Rewrite the passage of the vpair pairing report that opens with "As far as I" and closes with "be the issue.", putting "comment field" in place of "optional description" each time it occurs.

Excerpted text:
+++

Menu

#69 reformat.sh vpair fails matching reads.

1.0
open
nobody
None
2024-05-15
2024-05-15
No

Hi there.
I have been using bbmap for some time and love it. I am encountering an issue in my FASTQ qc pipeline where vpair raises that the following reads on my R1 and R2 file do not match.

Input is being processed as paired
Names do not appear to be correctly paired.
VH01092:63:AAFLNLCM5:1:1101:23003:1000:NTAATA:GTAATA/1 1:N:0:CCGATAGTCG+ACGTGAACAT
VH01092:63:AAFLNLCM5:1:1101:23003:1000:NTAATA:GTAATA/2 2:N:0:CCGATAGTCG+ACGTGAACAT

As far as I understand this is valid FASTQ format. "Field 1 begins with a '@' character and is followed by a sequence identifier and an optional description." I believe this optional description to be the issue.

While debugging I tried removing the optional description entirely and vpair raised no errors. Is there any way we could investigate this behavior? Is it possible that /1 and /2 are special delimiters and they are partially at fault for this error being raised? I would like to avoid trimming the optional description for bbmap usage and then needing to subsequently add it again.

Happy to discuss further and provide FASTQs (each is ~ 0.5 Gb). Thank you!

Discussion

  • Max Rozenblum

    Max Rozenblum - 2024-05-15

    I decided to subset my FASTQ to a single read so the files are more than manageable to demonstrate the issue:
    - bad_R* -> this FASTQ pair is the read as shown in the post above. This fails with vpair enabled.

+++

Collected material:
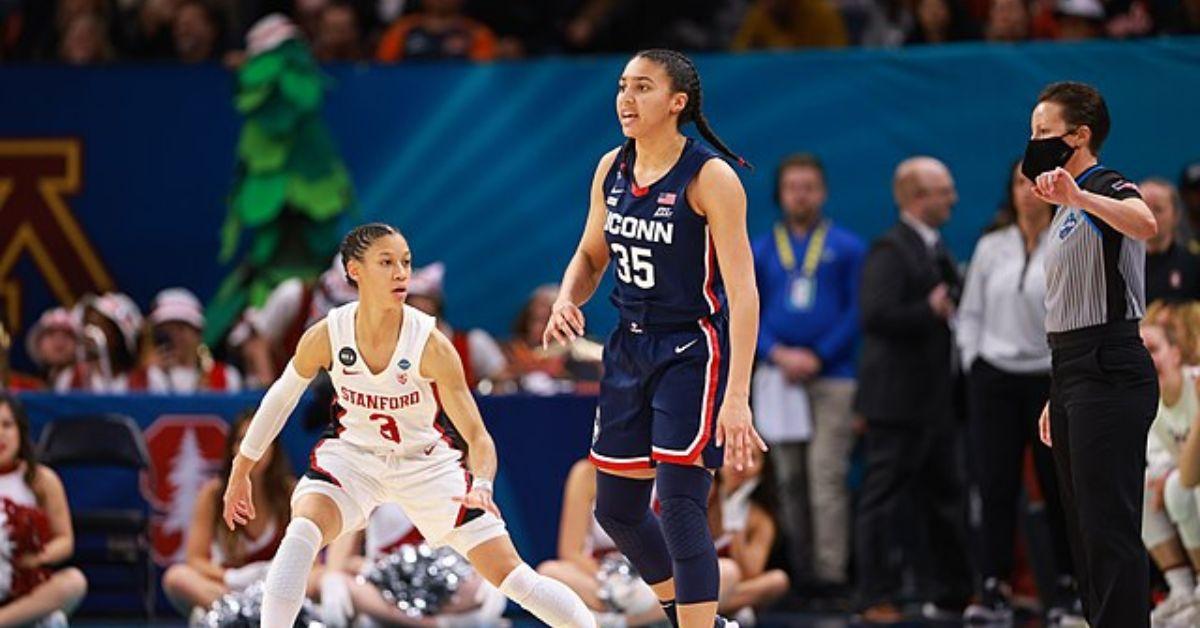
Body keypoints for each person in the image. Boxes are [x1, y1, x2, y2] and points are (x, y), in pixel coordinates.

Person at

+++

Task solution:
As far as I understand this is valid FASTQ format. "Field 1 begins with a '@' character and is followed by a sequence identifier and an comment field." I believe this comment field to be the issue.